Published February 1, 2022
Many people think of robots when they hear the term “artificial intelligence (AI).” However, in the case of a new study on lung and bronchus cancer (LBC) in the U.S., AI refers to various machine learning models stacked together to make high-level predictions about LBC mortality rates.
UB researchers Zia U. Ahmed, Kang Sun, Michael Shelly and Lina Mu have authored a new study that identifies key risk factors of LBC mortality using explainable artificial intelligence, or XAI. While smoking prevalence, poverty and a community’s elevation were most important in predicting LBC mortality rates among the risk factors studied, associations between risk factors and LBC mortality rates were found to vary spatially, and the research explored these geographic differences.
The paper, “Explainable artificial intelligence for exploring spatial variability of lung and bronchus cancer mortality rates in the contiguous USA,” was published in the journal Scientific Reports in December 2021.
The study brought together an interdisciplinary team. Ahmed is a database/visualization specialist with the UB RENEW Institute; Sun is a core faculty member with the UB RENEW Institute and an assistant professor of civil, structural and environmental engineering in the School of Engineering and Applied Sciences; Shelly is an environmental/ecological economist with the UB RENEW Institute; and Mu is an associate professor of epidemiology and environmental health in the School of Public Health and Health Professions.
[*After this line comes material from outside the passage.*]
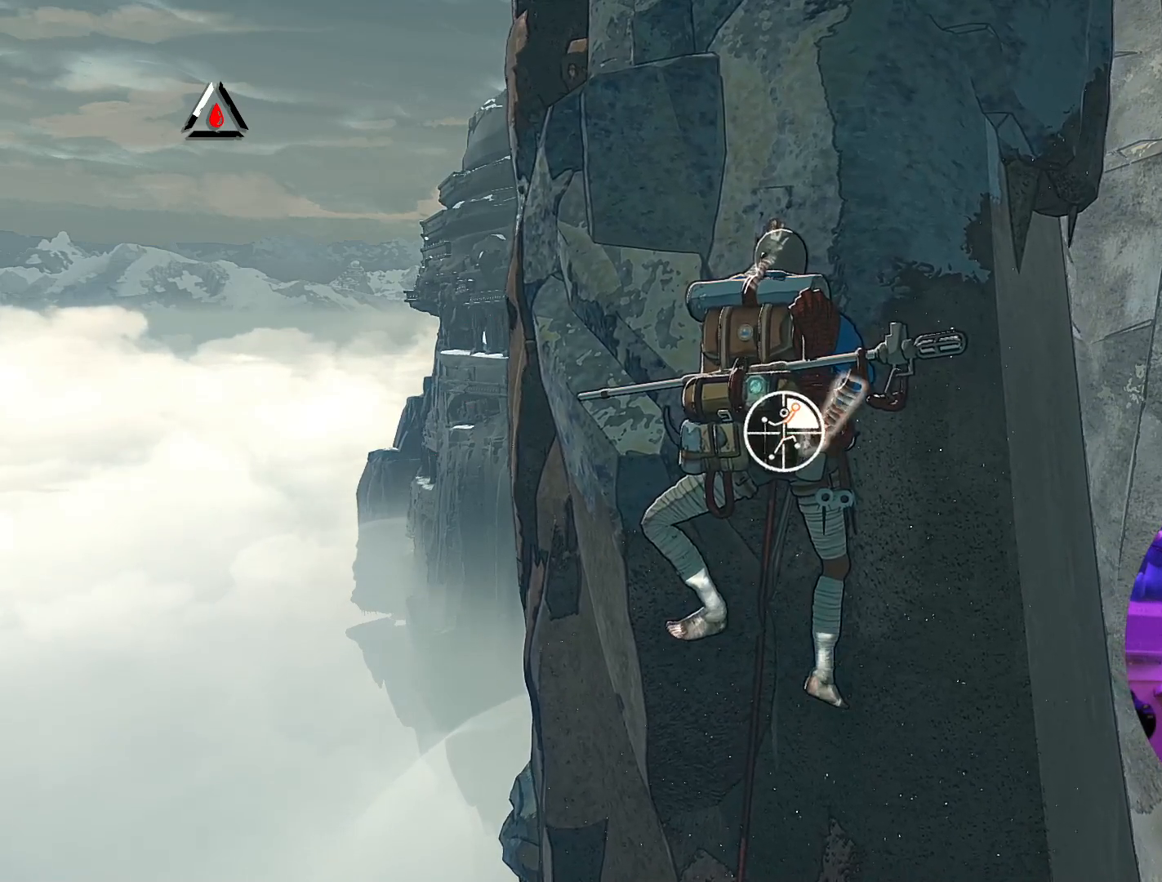
{"buttons": [], "left_stick": "up", "right_stick": "center", "events": [[33, "left_stick", "up-right"], [67, "R1", "up"], [433, "left_stick", "up"]]}
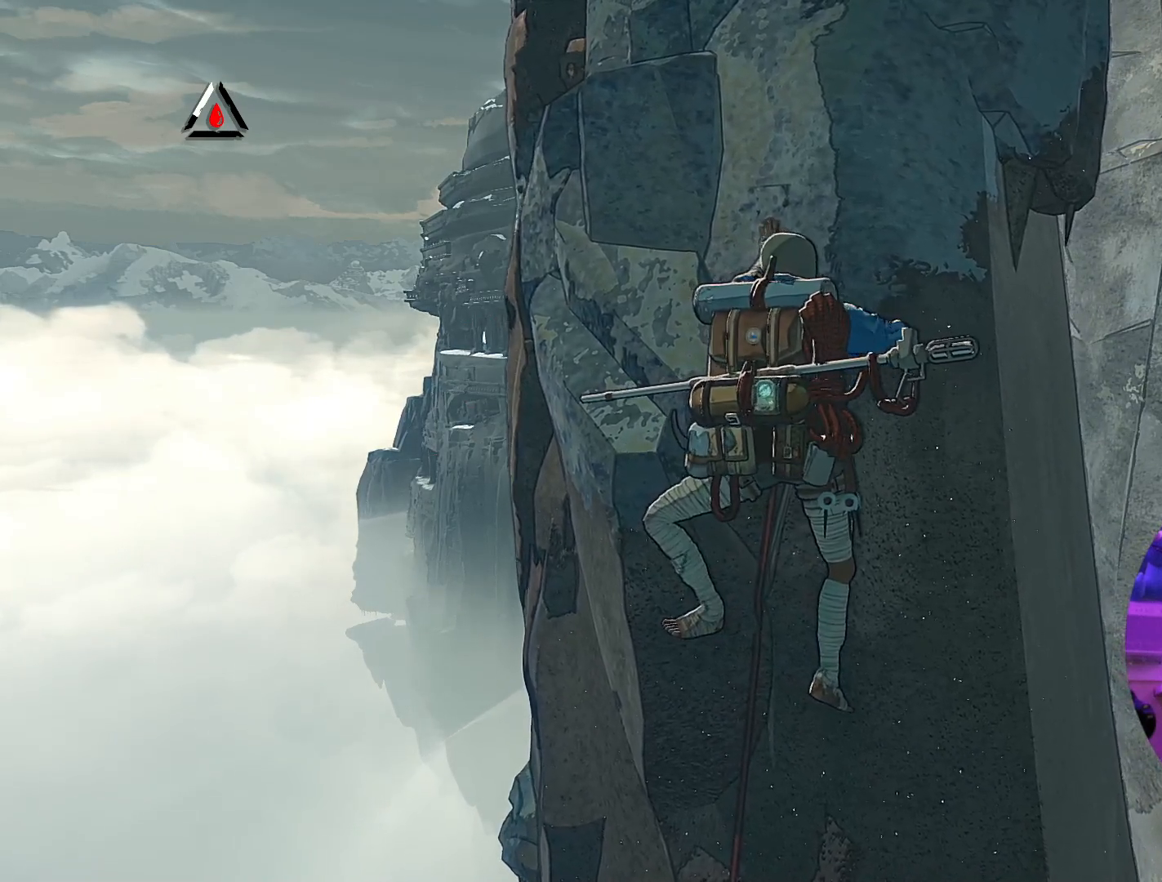
{"buttons": [], "left_stick": "down-right", "right_stick": "center", "events": [[433, "left_stick", "right"], [500, "left_stick", "down-right"]]}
Ahmed speaks to the importance of the study and research. “The results matter because the U.S. is a spatially heterogeneous environment. There is a wide variety in socioeconomic factors and education levels — essentially, one size does not fit all. Here local interpretation of machine learning models is more important than global interpretation.”
He adds that the results can be useful for public health management and intervention by indicating which areas need support.
“We wanted the model to explain how the known LBC mortality rates and risk factor predictors connect,” says Sun.
“The study can be a model for integrating artificial intelligence into an epidemiologic study,” Mu explains. “It also can serve as an example of the use of prediction models when studying cancer. This can greatly help in identifying high-risk areas where cancer registry is not available.”
The study paired ensemble machine learning with explainable algorithms to spatially represent relationships between LBC mortality and risk factors in the U.S., marking an advance in this area of research. AI algorithms work better with more data with multiple models, which is why the stack-ensemble is more useful than any single model.
“XAI in local interpretation is still lacking, especially related to the environment and science,” says Ahmed.
AI is a powerful tool because the models learn from data, enabling them to process complex interactions and relationships. The models can “think” by themselves.
Risk factors the study explored accounted for variables relating to lifestyles, socio-economic status, demography, air pollution and the physical environment. They included cigarette smoking, poverty rate, health insurance, demography, air pollution and biophysical factors.
The study notes that smoking rates were linked with poverty levels and race/ethnicity. It also cites a strong relationship between socioeconomic status and LBC mortality rates in the U.S.
With regard to air pollution, the researchers examined the pollutants nitrogen dioxide (NO2), sulfur dioxide (SO2), ozone and particulate matter, and their spatial variability in relation to lung and bronchus cancer mortality rates.